PROBLEM DETAILS -
The whole listing, apart from its images, should be restated word for word.
*** GIVEN RECORDS Section Begins ***
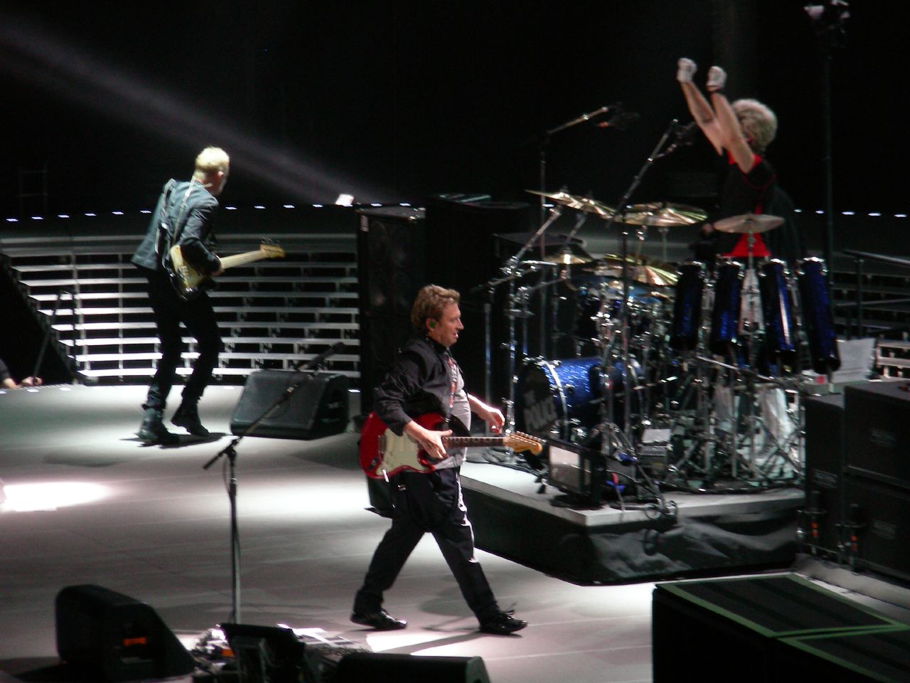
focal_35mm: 196
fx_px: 5153
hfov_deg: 10.1
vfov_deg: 7.6
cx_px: 455
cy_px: 342
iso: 200
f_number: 3.5
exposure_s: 1/125
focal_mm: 32.7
*** GIVEN RECORDS Section Ends ***
SOLUTION TO THE EXERCISE -
focal_35mm: 196
fx_px: 5153
hfov_deg: 10.1
vfov_deg: 7.6
cx_px: 455
cy_px: 342
iso: 200
f_number: 3.5
exposure_s: 1/125
focal_mm: 32.7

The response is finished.